*Data shown*:
§

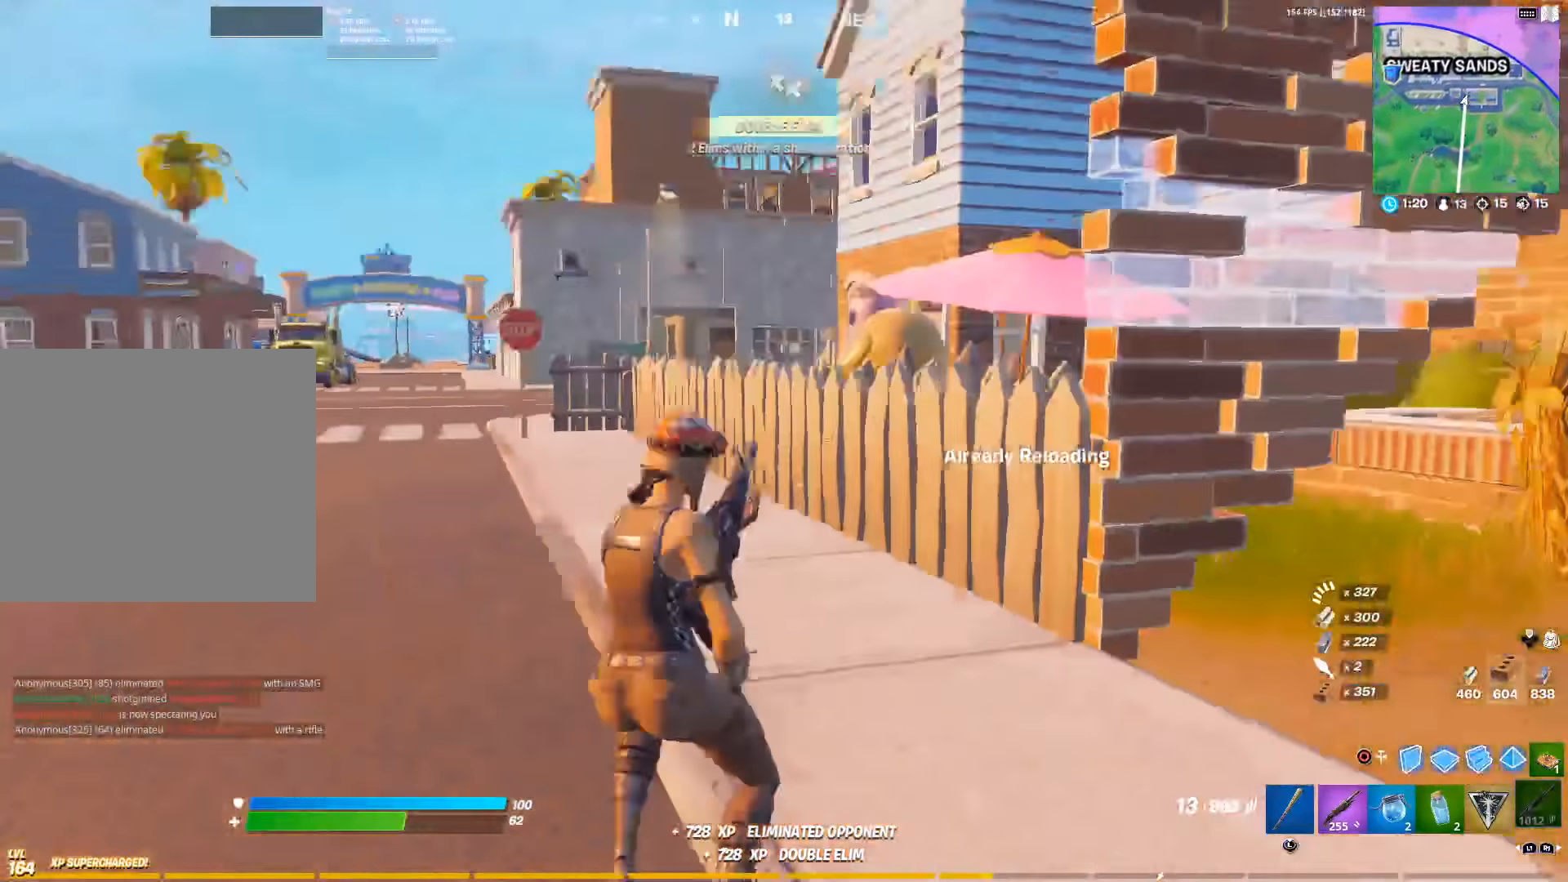
{"buttons": [], "left_stick": "up-left", "right_stick": "center", "events": [[17, "right_stick", "center"], [83, "left_stick", "up-left"]]}
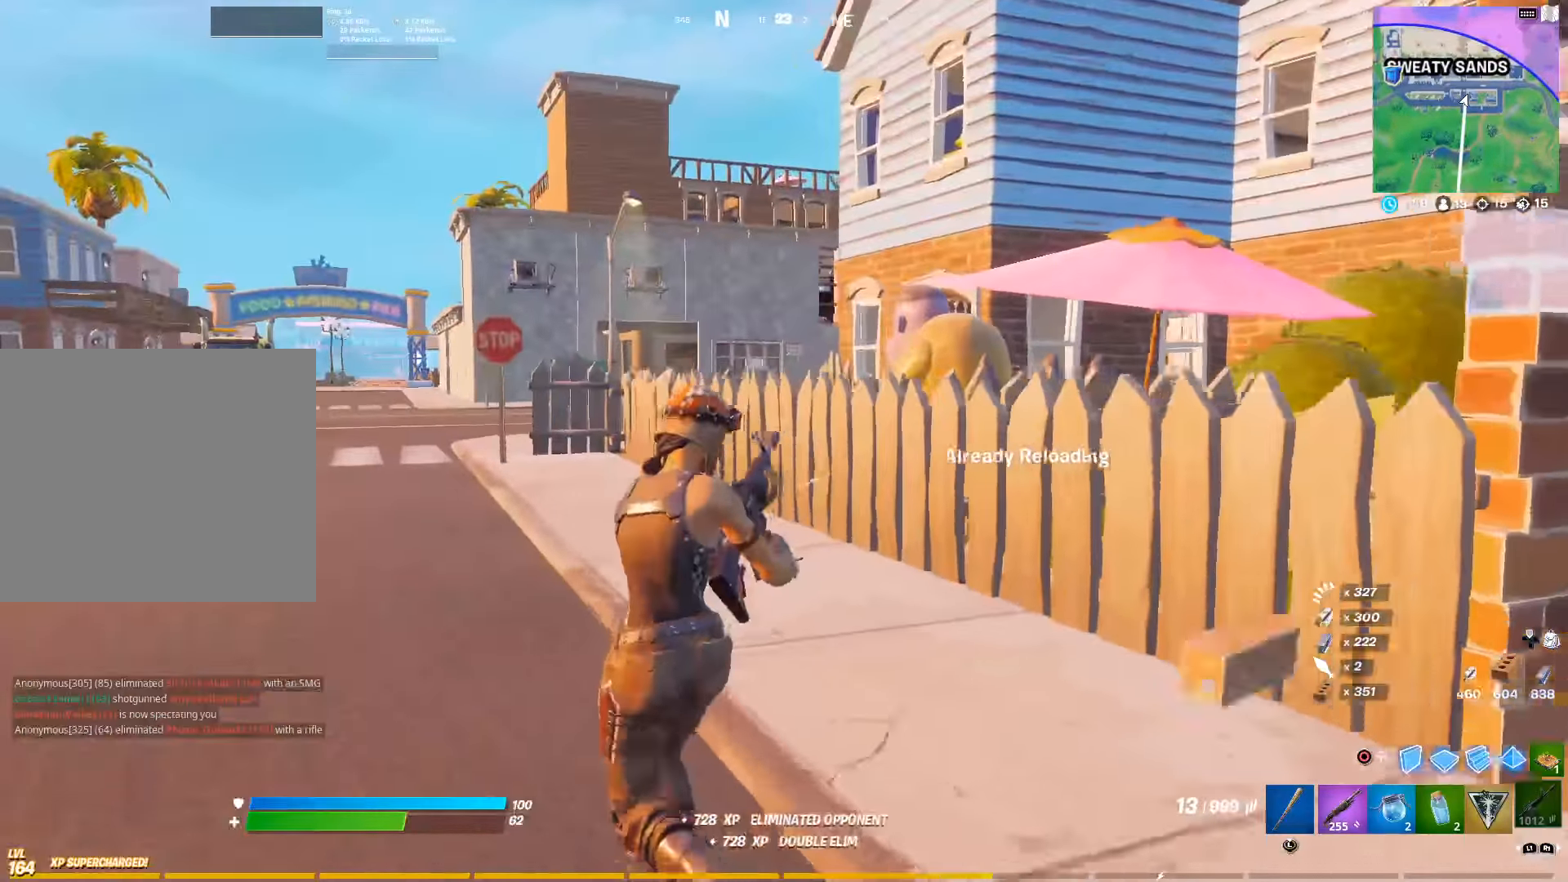
{"buttons": [], "left_stick": "up", "right_stick": "center", "events": [[133, "left_stick", "up"]]}
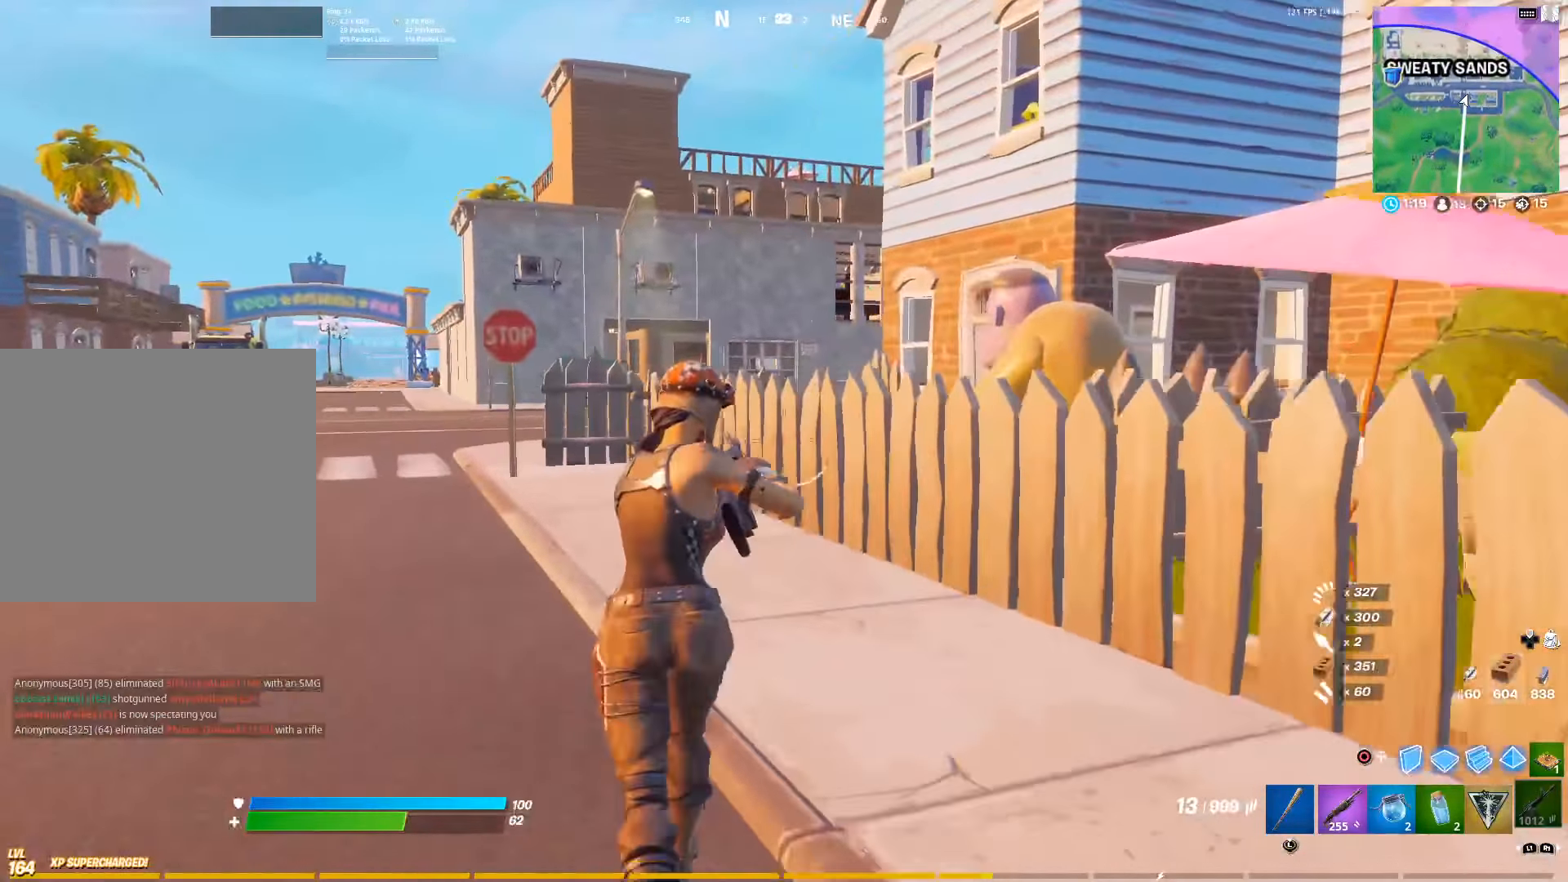
{"buttons": [], "left_stick": "up", "right_stick": "center", "events": []}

§

*What you should do*: Each line of the data above must be reproduced as written. Skip the pictures.

*Expected answer*:
{"buttons": [], "left_stick": "up-left", "right_stick": "center", "events": [[17, "right_stick", "center"], [83, "left_stick", "up-left"]]}
{"buttons": [], "left_stick": "up", "right_stick": "center", "events": [[133, "left_stick", "up"]]}
{"buttons": [], "left_stick": "up", "right_stick": "center", "events": []}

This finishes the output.